In “Characterizing Fraud and Its Ramifications in Affiliate Marketing Networks,” Peter Snyder and Chris Kanich describe an empirical investigation into the prevalence of affiliate marketing fraud, a form of online advertising abuse in which regular Internet traffic is unwittingly funneled through a third party who receives a share of any resulting sales. By examining a large amount of anonymized network traffic data from a university, the authors devise a technique to automatically detect the frauds and provide first-of-its-kind measurements on its prevalence. They also conduct a cost–benefit analysis of the fraud for affected stakeholders.

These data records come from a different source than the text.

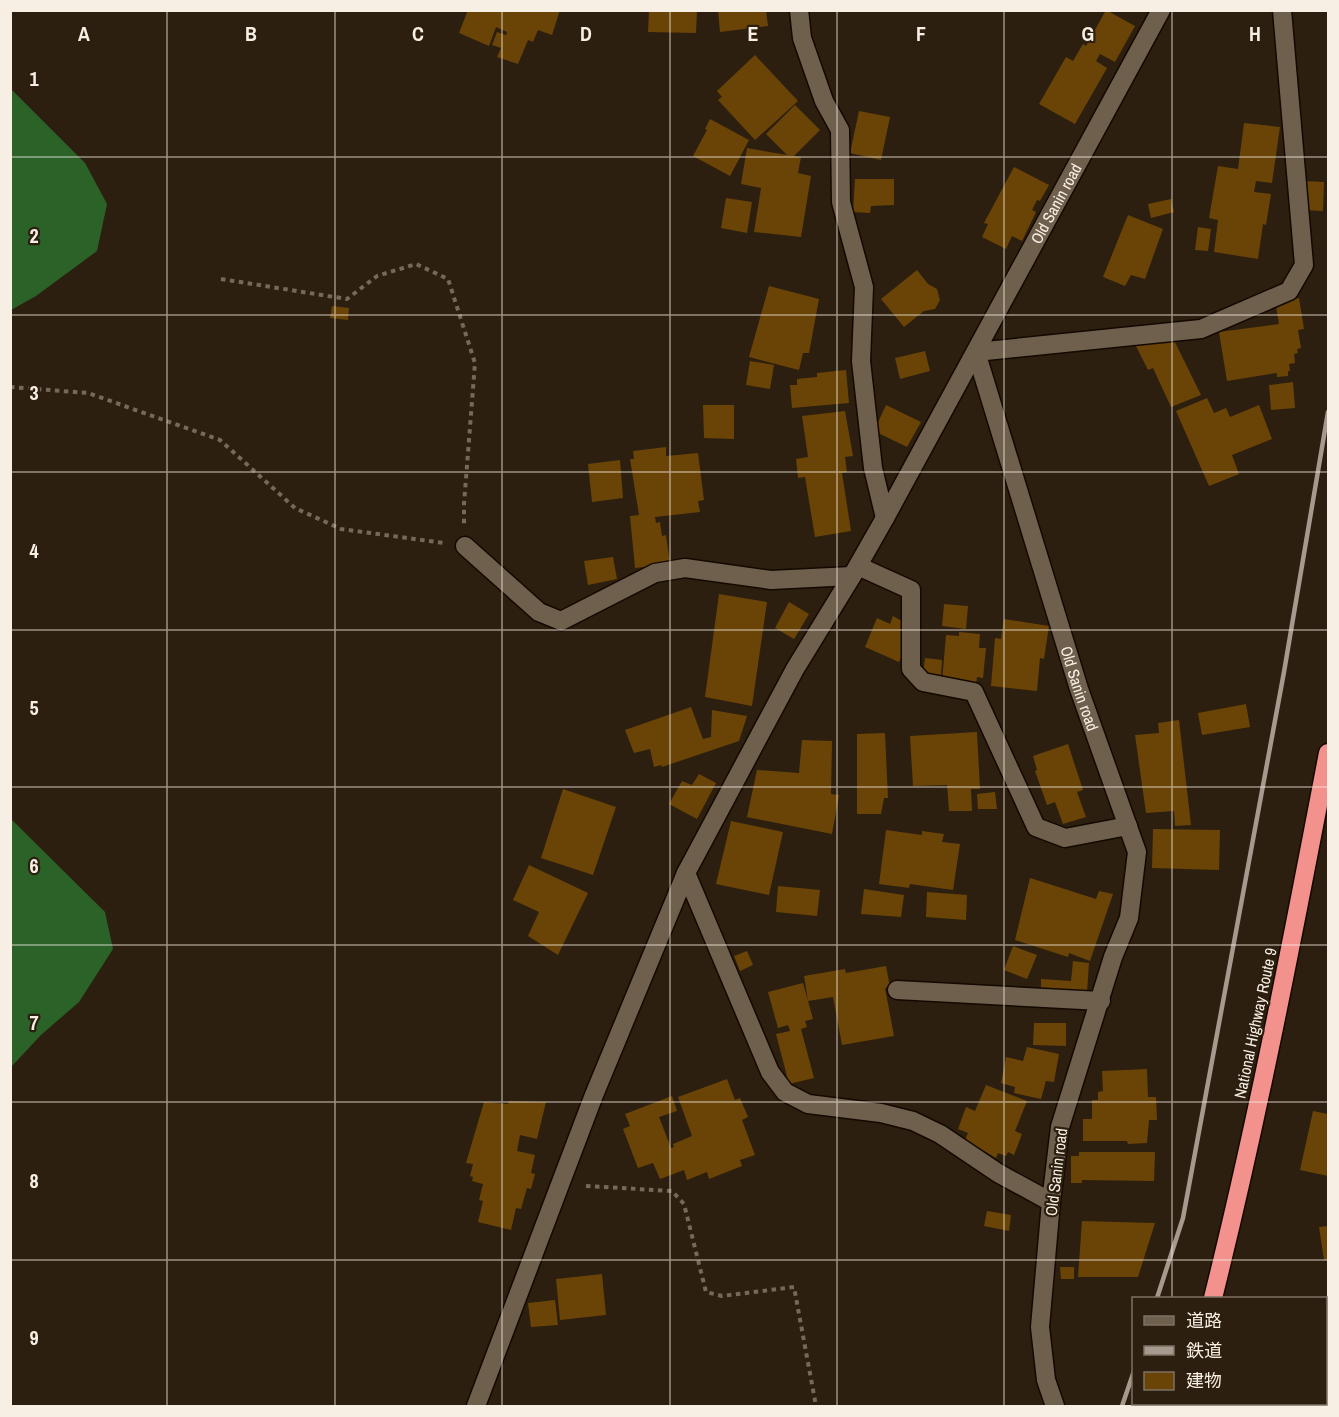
<svg xmlns="http://www.w3.org/2000/svg" width="1339" height="1417" viewBox="0 0 1339 1417" font-family="'Archivo Narrow','Noto Sans JP',sans-serif">
<style>
.forest{fill:#2a6227}
.building{fill:#6a4406}
.lines{fill:none;stroke-linecap:round;stroke-linejoin:round}
.street-casing{stroke:#140900;stroke-width:21}
.highway-casing{stroke:#140900;stroke-width:21}
.path{stroke:#74695a;stroke-width:4;stroke-dasharray:4.5 4.5;stroke-linecap:butt}
.street{stroke:#6f604d;stroke-width:18}
.highway{stroke:#f3918d;stroke-width:18}
.rail{stroke:#a59a8d;stroke-width:4.5}
.grid{fill:none;stroke:#f8efe4;stroke-width:1.5;stroke-opacity:0.55}
.labels{text-anchor:middle;dominant-baseline:central;stroke-width:4.5;stroke-linejoin:round;paint-order:stroke}
.street-label{font-size:16px;fill:#f8efe4;stroke:#2c1f0f}
.grid-label{font-size:20px;text-anchor:middle;font-weight:bold;fill:#f8efe4;stroke:#2c1f0f;stroke-width:4.5;stroke-linejoin:round;paint-order:stroke}
</style>
<rect width="100%" height="100%" fill="#2c1f0f"/>
<path class="forest" d="M11,89L85,163L107,204L97,251L36,296L11,310Z
M10,818L105,912L113,949L79,1002L41,1035L11,1067Z"/>
<path class="building" d="M468,10H560L552,35L538,30L533,42L528,40L518,64L497,57L501,48L492,45L497,32L506,35L507,32L496,27L489,46L459,33Z
M649,10H697L696,33L648,32Z
M718,10H766L768,26L720,32Z
M1106,10L1135,26L1115,62L1100,54L1096,61L1107,68L1075,124L1039,104L1066,57L1073,61L1083,44L1086,46Z
M755,55L798,101L755,140L718,100L722,97L717,91Z
M795,105L820,130L794,156L801,157L798,173L811,176L801,237L754,232L761,188L741,184L747,148L787,155L766,134Z
M859,111L890,117L881,160L850,153Z
M710,119L749,140L730,176L693,156L707,130L705,129Z
M1244,123L1280,127L1272,183L1256,181L1254,192L1271,194L1266,225L1263,224L1258,259L1214,252L1218,220L1209,218L1218,166L1238,169Z
M1014,167L1049,185L1040,201L1037,200L1032,210L1036,212L1022,241L1012,236L1006,249L982,237L988,224L984,223Z
M855,179H894V205L871,206L870,213L853,212Z
M1303,181L1324,182L1323,211L1302,210Z
M726,198L752,202L747,233L721,228Z
M1171,199L1174,212L1151,218L1148,204Z
M1128,215L1163,229L1145,279L1131,275L1125,286L1103,277Z
M1198,227L1211,229L1208,251L1195,250Z
M917,270L928,284L937,289L940,300L935,309L924,311L904,327L881,299Z
M769,286L819,299L809,353H803L799,370L749,357Z
M1299,298L1304,329L1298,330L1301,348L1297,349L1298,353L1294,354L1295,363L1289,364L1290,371H1288V376L1277,377V373L1227,381L1219,332L1279,324L1276,306Z
M332,306L349,308L348,320L330,318Z
M1173,338L1201,395L1171,407L1153,368L1148,370L1136,346Z
M925,351L930,371L900,379L895,358Z
M750,361L774,365L770,389L746,385Z
M846,370L849,403L792,408L790,385H797V379L817,377V373Z
M1293,382L1295,408L1271,410L1269,385Z
M1207,398L1214,413L1226,408L1230,417L1259,405L1272,439L1232,455L1239,474L1209,486L1176,411Z
M703,405H734V439L704,438Z
M886,405L921,422L907,447L874,431Z
M845,411L853,456L845,457L847,472L842,473L851,531L815,537L805,477L798,478L796,459L808,457L802,416Z
M666,447V456L698,453L704,500L698,501L700,512L655,517L656,523L660,522L662,536L666,535L670,564L635,568L630,516L639,515L630,459H634L633,451Z
M620,460L623,498L592,502L588,464Z
M613,557L617,579L588,585L584,561Z
M719,594L767,602L752,706L705,697Z
M789,602L809,614L794,639L775,628Z
M944,604L968,606L966,629L942,626Z
M893,616L909,625L910,638L899,662L865,647L877,618L890,624Z
M1004,619L1049,626L1044,659L1040,658L1037,691L991,686L995,638L1001,639Z
M959,632L980,634L979,648H986L983,678L977,677L976,685L942,682L946,635L959,636Z
M925,658L942,660L941,675L923,674Z
M1246,704L1250,727L1202,735L1198,713Z
M691,707L703,739L711,737L712,710L747,716L739,741L662,767L661,765L654,767L650,749L634,753L625,730Z
M1179,720L1191,825L1175,826L1174,811L1146,813L1135,735L1159,733L1158,723Z
M977,732L980,789H971L972,811H949L947,785L913,786L910,736Z
M885,733L888,798H884L881,814H857V734Z
M802,740L832,741L831,794L839,795L832,834L747,817L757,770L799,773Z
M1068,744L1083,790L1077,792L1086,817L1063,824L1055,802L1047,805L1035,771L1037,770L1033,756Z
M699,774L716,783L697,819L669,804L682,781L692,785Z
M563,789L616,807L593,875L541,858Z
M995,792L997,809H978L977,794Z
M731,821L783,832L769,895L716,884Z
M1153,829L1220,830L1219,870L1152,868Z
M886,830L922,835V831L944,834L942,842L960,844L953,890L910,884L909,888L879,884Z
M529,865L588,893L558,955L528,936L539,912L513,900Z
M1030,878L1096,899L1099,891L1113,894L1090,961L1069,953L1068,957L1015,940Z
M778,886L820,890L817,916L776,912Z
M864,889L904,895L901,917L861,914Z
M927,892L967,895L966,920L926,917Z
M1013,946L1037,955L1027,979L1004,970Z
M747,951L753,965L740,971L734,956Z
M1073,961L1089,963L1087,993L1041,989V979L1071,981Z
M886,966L890,987L885,988L894,1036L842,1045L833,997L808,1001L804,976L845,969L846,973Z
M803,983L813,1019L805,1021L807,1027L801,1029L814,1078L789,1084L776,1034L790,1031L788,1025L778,1028L768,992Z
M1034,1023H1066V1046L1033,1045Z
M1027,1047L1059,1054L1054,1082L1046,1081L1041,1099L1014,1093L1015,1087L1001,1083L1006,1057L1023,1061Z
M1147,1069L1148,1097H1156L1157,1120H1149L1147,1143L1128,1144L1127,1141H1083V1119H1092V1100H1098V1092L1103,1091L1102,1071Z
M727,1079L735,1100L740,1098L748,1117L742,1120L755,1155L740,1160L742,1166L709,1179L707,1172L687,1180L684,1170L660,1179L653,1163L638,1168L623,1129L630,1126L625,1114L672,1096L677,1111L659,1117L671,1148L674,1147L673,1144L692,1136L678,1097Z
M986,1085L1027,1101L1015,1131L1022,1134L1014,1155L1008,1152L1006,1156L998,1153L996,1158L965,1140L968,1133L958,1129L966,1107L975,1111Z
M509,1101L546,1102L537,1139L520,1135L517,1151L535,1155L531,1173L535,1174L531,1189L527,1188L521,1209L516,1208L511,1230L478,1222L483,1201L479,1200L483,1184L472,1181L473,1177L470,1176L473,1164L466,1163L484,1102L508,1104Z
M1313,1111L1328,1114V1176L1300,1170Z
M1079,1152H1155L1154,1181L1082,1180V1183H1071V1156H1079Z
M987,1211L1011,1215L1009,1231L984,1226Z
M1082,1221L1155,1223L1138,1277H1078Z
M1328,1226V1260H1324L1319,1227Z
M1060,1267H1074V1279H1061Z
M602,1274L606,1315L560,1320L556,1279Z
M555,1300L558,1325L531,1327L528,1303Z
M1326,1392L1328,1393V1397L1325,1406H1261L1262,1404H1326Z"/>
<g class="lines">
<g class="street-casing">
<g id="street">
<path d="M799,10L802,38L824,101L840,130L841,202L864,287L861,361L873,468L885,518"/>
<path id="s1" d="M976,352L1079,689L1137,852L1129,918L1113,957L1060,1127L1051,1202L1040,1327L1046,1380L1055,1406"/>
<path d="M976,352L1201,329L1289,291L1304,265L1282,10"/>
<path d="M465,546L539,612L561,621L655,573L685,568L771,580L852,576"/>
<path d="M858,566L911,590V669L923,682L974,692L1036,827L1065,838L1128,826"/>
<path d="M686,873L770,1072L785,1092L808,1104L881,1113L913,1121L940,1134L998,1173L1051,1202"/>
<path d="M897,990L1101,1001"/>
<path id="s2" d="M476,1406L594,1095L686,873L795,669L852,576L885,518L1161,10"/>
</g>
</g>
<g class="highway-casing">
<path id="highway" d="M1213,1298C1258,1118 1293,936 1328,753
M1183,1406L1184,1404"/>
</g>
<path class="path" d="M221,279L347,299L377,276L416,264L448,279L475,363L464,504V524
M10,387L88,393L220,440L295,508L341,529L444,543
M586,1186L672,1191L684,1204L706,1292L722,1296L794,1287L816,1406"/>
<use href="#street" class="street"/>
<use href="#highway" class="highway"/>
<path class="rail" d="M1157,1298L1183,1218L1284,672L1328,412
M1122,1406L1134,1371"/>
</g>
<path class="grid" d="M167,10V1406M335,10V1406M502,10V1406M670,10V1406M837,10V1406M1004,10V1406M1172,10V1298M10,157H1328M10,315H1328M10,472H1328M10,630H1328M10,787H1328M10,945H1328M10,1102H1328M10,1260H1328M1172,1404V1406"/>
<g class="labels">
<g class="street-label">
<text stroke="none"><textPath href="#s2" startOffset="1338">Old Sanin road</textPath></text>
<text stroke="none"><textPath href="#s1" startOffset="352">Old Sanin road</textPath></text>
<text transform="translate(1255 1023) rotate(-78)">National Highway Route 9</text>
<text transform="translate(1056 1172) rotate(-83)">Old Sanin road</text>
</g>
</g>
<g class="grid-label">
<text x="84" y="41">A</text>
<text x="251" y="41">B</text>
<text x="418" y="41">C</text>
<text x="586" y="41">D</text>
<text x="753" y="41">E</text>
<text x="921" y="41">F</text>
<text x="1088" y="41">G</text>
<text x="1255" y="41">H</text>
<text x="34" y="86">1</text>
<text x="34" y="243">2</text>
<text x="34" y="400">3</text>
<text x="34" y="558">4</text>
<text x="34" y="715">5</text>
<text x="34" y="873">6</text>
<text x="34" y="1030">7</text>
<text x="34" y="1188">8</text>
<text x="34" y="1345">9</text>
</g>
<rect width="1339" height="1417" fill="none" stroke="#f8efe4" stroke-width="24"/>
<rect x="1132" y="1297" width="195" height="108" fill="#2c1f0f" stroke="#7e7264" stroke-width="1.5"/>
<rect x="1144" y="1316" width="30" height="9" fill="#6f604d" stroke="#7e7264" stroke-width="1.5"/>
<text x="1186" y="1327" font-size="18" fill="#f8efe4">道路</text>
<rect x="1144" y="1346" width="30" height="9" fill="#a59a8d" stroke="#7e7264" stroke-width="1.5"/>
<text x="1186" y="1357" font-size="18" fill="#f8efe4">鉄道</text>
<rect x="1144" y="1372" width="30" height="18" fill="#6a4406" stroke="#7e7264" stroke-width="1.5"/>
<text x="1186" y="1387" font-size="18" fill="#f8efe4">建物</text>
</svg>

The last two papers in the issue are also empirical. Both describe experiments in which abuse data is shared with Internet operators in hopes of encouraging greater investment in security defenses and cleanup. In “Understanding the Role of Sender Reputation in Abuse Reporting and Cleanup,” Orcun Cetin, Mohammad Hanif Jhaveri, Carlos Gañán, Michel van Eeten, and Tyler Moore describe an experiment in which they emailed abuse reports to the webmaster and hosting providers of compromised websites. The experiment varied the sender of the abuse reports between a university, anti-malware organization, and webmail address to test the hypothesis that the perceived reputation of the sender might influence the recipient’s likelihood of taking action. The results found that the sender’s email address did not in fact make any significant difference, though they did confirm earlier findings that sending notices expedites cleanup compared to a control group where no reports were sent. In “How Would Information Disclosure Influence Organizations’ Outbound Spam Volume? Evidence from a Field Experiment,” Shu He, Gene Moo Lee, Sukjin Han, and Andrew B. Whinston constructed organizational reports of outbound email-spam activity levels for nearly 8000 US organizations. They then designed an experiment which found that publishing this data is associated with reductions in spam levels for the worst offenders.
We are proud of the quality of the papers appearing in this issue. We thank the reviewers, both for the original WEIS conference and the Journal of Cybersecurity, for their constructive feedback that has improved the papers considerably. We also thank the authors for their contributions and their willingness to take the multiple rounds of feedback on board. We hope you agree that these papers set a high bar for the quality of articles appearing in this new journal.